US11674246B2ActiveUtilityA1

Braided jackets with low thickness

Assignee: KURARAY COPriority: Jun 26, 2020Filed: Jun 25, 2021Granted: Jun 13, 2023
Est. expiryJun 26, 2040(~13.9 yrs left)· nominal 20-yr term from priority
D07B 2501/2038D07B 1/02D07B 2201/1096D01D 5/092D04C 1/02D07B 2201/102D07B 2201/209D07B 1/162D07B 1/025D10B 2509/04D10B 2509/00D04C 1/12D01D 4/06D01D 10/00D01D 5/098D04C 3/20D04C 3/18
70
PatentIndex Score
0
Cited by
14
References
18
Claims

Abstract

Disclosed herein are methods for producing core-sheath structures by shaping at least one filament bundle containing a plurality of filaments to form at least one shaped strand of filaments, and braiding a plurality of strands, including the at least one shaped strand of filaments, over a core to form the core-sheath structure containing a braided sheath of the strands surrounding the core, wherein the shaped strand of filaments is an untwisted strand having a twist level of less than 1 turn per meter, a cross-sectional aspect ratio of the shaped strand of filaments is at least 3:1, as measured in the braided sheath, a thickness of at least a portion of the braided sheath ranges from about 10 to about 200 μm, and the braided sheath comprises a synthetic fiber having a tensile strength of greater than 12 cN/dtex. Also disclosed herein are core-sheath structures formed by such methods.

Claims

exact text as granted — not AI-modified
What is claimed is: 
     
       1. A method for producing a cord having a core-sheath structure, the method comprising:
 shaping at least one filament bundle comprising a plurality of filaments to form at least one shaped strand of filaments, wherein the shaping comprises tensioning the at least one filament bundle over at least one curved surface such that the filaments separate from one another to form a flat fiber band; and 
 braiding a plurality of strands, including the at least one shaped strand of filaments, over a core to form the core-sheath structure comprising a braided sheath of the strands surrounding the core, 
 wherein: 
 the shaped strand of filaments is an untwisted strand having a twist level of less than 1 turn per meter; 
 a cross-sectional aspect ratio of the shaped strand of filaments is at least 3:1, as measured in the braided sheath; 
 a thickness of at least a portion of the braided sheath ranges from about 10 to about 200 μm; and 
 the braided sheath comprises a synthetic fiber having a tensile strength of greater than 12 cN/dtex.

■ **Dataset extract**:
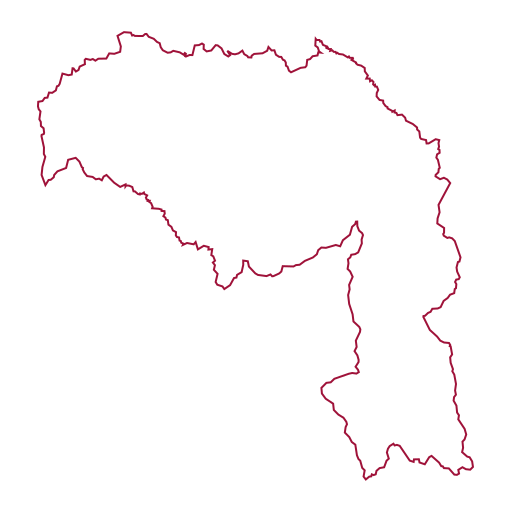 Sam Ngao, Tak, Thailand (Mercator projection), rotated 181°
{"feature_id": "78962969B22995817485860", "entity_name": "Sam Ngao", "entity_type": "district", "adm_level": 2, "iso_a3": "THA", "parent_name": "Thailand", "parent_adm1": "Tak", "projection": "mercator", "projection_center": [98.845, 17.483], "detail": "fine", "context": "isolated", "style": "outline", "palette": "rose", "viewbox_px": 512, "rotation_deg": 181, "n_neighbors": 0, "source": "geoboundaries", "source_scale": "gbopen_adm2", "svg_char_len": 5986}
<svg xmlns="http://www.w3.org/2000/svg" viewBox="0 0 512 512"><g transform="rotate(181 256 256)"><path d="M467.8,323.2L464.7,328.4L462.6,328.6L459.6,331.2L459.2,333.5L456.0,337.2L447.4,340.7L445.5,348.9L438.0,351.0L434.2,347.3L431.7,341.8L430.5,341.0L430.8,339.7L429.2,336.6L426.3,333.0L420.7,332.2L417.5,329.9L414.2,330.6L411.5,329.0L409.7,332.8L406.9,334.4L399.1,326.8L393.0,322.7L387.7,325.3L387.7,323.3L387.0,324.3L384.1,324.1L380.9,322.8L379.6,318.5L378.2,318.5L375.1,315.9L373.2,315.5L373.0,316.5L371.2,316.1L369.2,317.5L368.8,316.1L365.9,314.7L367.1,312.5L366.3,310.6L364.9,310.2L365.2,309.2L363.3,309.3L363.7,308.3L361.8,307.0L360.2,303.4L360.7,301.9L354.0,301.5L351.3,300.8L351.2,299.4L348.3,299.3L348.0,296.7L349.3,294.2L347.2,292.8L346.7,290.9L344.8,290.3L344.1,285.8L341.1,283.7L339.5,280.1L336.4,278.5L336.5,275.2L335.4,273.6L333.3,273.2L332.7,270.1L331.4,269.6L331.0,268.0L328.8,267.1L329.3,265.8L325.2,267.8L318.5,266.6L316.6,268.9L314.2,261.6L308.4,265.3L303.5,264.1L303.7,261.6L299.9,262.1L300.7,256.1L298.7,254.9L296.9,250.6L299.0,248.7L296.9,246.1L297.9,241.5L294.1,237.5L295.9,229.3L294.2,226.6L289.0,225.0L287.1,222.4L281.4,226.4L277.6,233.6L275.2,234.1L274.6,236.8L270.1,239.6L268.6,246.9L268.7,251.2L264.1,250.6L262.9,245.3L256.4,238.6L253.7,237.1L245.1,236.1L241.2,237.8L239.5,236.0L238.2,236.2L232.6,238.9L230.4,240.9L229.1,246.3L218.3,246.2L215.9,247.6L212.2,248.0L207.0,252.0L199.1,255.5L195.2,258.8L193.9,262.9L190.8,265.6L186.2,265.4L176.4,268.4L172.0,267.2L169.4,273.3L162.5,278.9L160.4,286.9L157.4,289.6L156.7,292.1L155.4,292.2L155.2,287.6L153.4,283.2L150.3,280.7L149.4,278.8L150.7,274.3L150.4,270.4L153.9,261.4L156.9,259.6L160.8,258.9L161.7,256.3L164.0,254.3L163.4,250.3L164.2,244.7L161.6,242.2L159.0,236.9L162.4,228.7L161.8,224.3L163.2,218.6L162.0,209.7L158.4,199.4L157.4,192.2L151.5,186.9L150.4,184.5L150.7,181.9L154.7,173.1L153.8,166.8L155.8,162.6L152.9,158.4L151.6,154.0L151.6,151.8L154.5,147.0L152.0,144.0L151.2,141.7L153.5,140.2L157.8,140.7L161.1,139.9L175.5,134.6L179.1,131.0L183.4,130.4L188.3,125.3L187.7,119.6L183.8,114.5L176.3,109.7L175.5,103.4L170.9,98.9L165.7,95.8L162.8,91.8L162.1,89.4L163.4,86.5L164.1,81.0L159.6,76.6L157.0,71.7L153.4,69.1L151.6,58.5L150.0,54.8L148.2,53.1L146.1,46.0L143.6,43.6L144.6,37.4L142.3,34.5L138.9,37.4L136.9,37.7L136.4,39.7L134.6,39.0L132.5,39.8L131.8,43.3L128.7,46.1L124.2,47.0L121.9,53.6L119.7,55.7L121.7,61.8L120.7,65.6L119.0,68.3L115.3,70.7L114.1,69.0L111.8,69.6L109.0,68.7L98.7,54.1L94.8,52.9L94.5,55.4L89.6,55.6L88.9,52.4L83.6,50.7L79.3,57.9L77.0,59.2L69.3,52.6L67.1,49.1L65.6,49.0L64.4,47.2L59.5,47.0L53.9,40.9L51.3,40.7L49.2,42.0L50.0,45.7L45.9,48.4L42.4,46.5L38.1,46.1L35.4,48.9L36.3,54.4L38.9,58.5L41.3,59.1L46.5,63.5L45.6,67.9L46.3,74.0L44.3,76.2L42.7,81.2L44.4,86.8L50.9,96.2L50.3,100.3L52.2,103.0L53.0,109.9L55.9,114.8L55.5,118.4L53.7,120.8L54.6,125.0L53.8,131.5L55.7,140.9L57.7,144.2L57.1,146.3L59.5,152.6L60.1,158.1L58.2,161.0L59.8,169.0L60.7,169.3L60.3,170.5L61.5,172.4L66.5,172.8L70.3,174.6L73.5,178.6L80.9,185.1L87.6,198.0L87.5,198.9L85.9,199.2L83.0,202.1L80.5,203.2L78.8,206.3L73.4,206.7L70.5,208.1L67.6,214.4L63.6,217.4L61.3,220.7L57.2,222.3L56.7,226.4L55.5,227.3L55.2,231.4L56.5,233.5L55.4,235.9L52.9,236.4L51.9,238.3L54.6,243.9L55.3,248.0L54.0,253.5L52.5,254.0L51.5,258.2L57.5,274.4L60.2,277.1L63.2,278.0L65.0,277.4L68.6,279.6L69.2,281.2L68.4,282.5L68.4,287.3L75.3,291.7L75.1,296.8L73.2,302.9L74.4,310.3L63.1,332.3L66.1,335.8L69.5,337.5L73.3,336.0L77.9,338.8L77.8,340.2L75.1,342.9L74.8,346.3L73.8,347.4L75.8,355.3L77.4,357.5L76.7,360.8L74.2,362.4L74.4,365.3L75.7,366.1L74.9,368.5L75.5,372.0L74.8,375.1L78.4,375.9L85.3,371.6L87.4,371.5L88.0,374.9L92.9,375.9L94.0,377.2L94.9,383.4L97.1,385.3L97.2,387.3L101.5,390.7L108.4,393.9L109.3,396.9L112.5,399.9L117.0,399.3L118.1,401.5L119.9,401.9L119.9,403.9L122.2,402.6L122.4,403.5L127.0,405.8L127.1,407.1L129.1,408.2L131.4,411.2L131.6,413.6L135.2,414.2L138.2,417.7L138.1,421.1L136.7,424.2L138.1,427.5L139.8,427.5L140.0,429.3L141.0,428.8L141.9,429.7L141.6,432.1L143.2,433.7L145.0,432.7L145.4,435.4L148.8,435.3L147.3,438.4L150.4,442.5L150.6,445.9L154.2,448.2L157.8,449.0L159.4,450.4L159.3,451.2L163.9,453.7L162.4,454.9L162.7,455.8L165.9,455.8L166.6,457.1L167.7,456.2L172.6,459.0L176.5,459.4L178.3,460.6L179.2,460.0L180.0,461.5L181.9,461.5L183.3,463.0L185.4,462.4L184.9,464.2L187.0,464.2L187.9,465.7L188.2,464.8L189.3,465.2L189.5,467.0L192.8,468.3L194.3,471.9L195.6,471.5L196.3,473.1L199.1,473.0L200.1,474.2L200.4,467.4L197.9,465.6L196.5,461.6L194.9,460.5L197.3,460.7L198.0,457.6L202.9,456.7L205.4,453.8L208.2,453.0L208.8,447.2L210.0,445.6L214.7,444.9L224.2,440.3L226.3,441.9L227.8,445.9L229.4,446.8L229.6,450.0L230.9,452.1L232.5,452.7L234.2,455.5L236.3,455.5L239.6,457.6L241.2,462.0L244.0,461.8L247.2,465.2L248.4,461.4L253.0,458.8L261.4,458.0L263.8,456.2L264.1,454.4L267.3,454.5L268.1,455.8L271.3,457.6L273.2,461.1L277.0,458.3L280.5,457.3L283.5,457.7L288.2,460.6L285.4,456.4L287.2,455.0L291.2,457.4L294.1,463.0L298.0,465.9L300.0,466.1L304.3,460.7L308.9,459.7L312.0,462.1L311.9,466.4L313.7,467.5L316.7,465.9L320.9,465.5L323.1,455.8L325.9,455.8L329.6,454.2L330.4,454.6L329.6,456.9L330.7,457.7L331.9,456.0L335.8,458.3L342.3,459.7L344.9,458.1L347.9,457.7L352.8,460.1L354.9,463.1L356.0,467.1L358.7,468.3L362.0,471.4L367.1,473.3L369.3,476.1L370.7,476.0L373.0,474.0L380.9,473.9L382.4,474.8L383.7,474.3L385.0,477.1L391.9,477.5L398.3,473.7L394.8,463.2L395.4,457.8L401.2,455.7L406.3,456.0L409.1,450.8L417.1,450.5L420.0,448.5L422.6,450.1L425.0,449.2L429.6,450.2L430.7,449.0L430.4,444.8L435.6,442.3L436.7,438.9L439.3,437.3L441.7,440.4L442.7,440.5L443.4,434.2L446.7,433.5L452.7,435.0L455.3,424.7L456.5,422.7L458.0,422.2L459.0,418.1L462.6,415.6L465.8,415.8L467.3,410.7L470.0,410.4L472.2,407.2L476.4,406.4L476.6,401.8L475.8,398.9L474.0,396.8L475.0,388.9L473.5,386.3L473.3,382.2L470.6,380.0L470.0,375.4L470.3,374.3L472.4,373.4L472.6,372.2L469.9,360.8L469.9,354.3L468.4,351.5L471.1,341.3L471.8,333.3L467.8,323.2Z" fill="none" stroke="#9f1239" stroke-width="2"/></g></svg>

■ **What to work on**:
1 – According to the patent, what twist level does the shaped strand of filaments have?
2 – Sum up the patent in two sentences.
3 – Reproduce the part of the patent that opens with the words containing "Disclosed herein are methods" and closes with "by such methods.".

■ **Task-by-task answers**:
1 – It is an untwisted strand with a twist level of less than 1 turn per meter.

2 – The patent, assigned to Kuraray Co and granted on Jun 13, 2023, covers methods for making a cord with a core-sheath structure. At least one filament bundle is shaped into a flat, untwisted strand and braided with other strands over a core into a thin sheath made with a strong synthetic fiber.

3 –
Disclosed herein are methods for producing core-sheath structures by shaping at least one filament bundle containing a plurality of filaments to form at least one shaped strand of filaments, and braiding a plurality of strands, including the at least one shaped strand of filaments, over a core to form the core-sheath structure containing a braided sheath of the strands surrounding the core, wherein the shaped strand of filaments is an untwisted strand having a twist level of less than 1 turn per meter, a cross-sectional aspect ratio of the shaped strand of filaments is at least 3:1, as measured in the braided sheath, a thickness of at least a portion of the braided sheath ranges from about 10 to about 200 μm, and the braided sheath comprises a synthetic fiber having a tensile strength of greater than 12 cN/dtex. Also disclosed herein are core-sheath structures formed by such methods.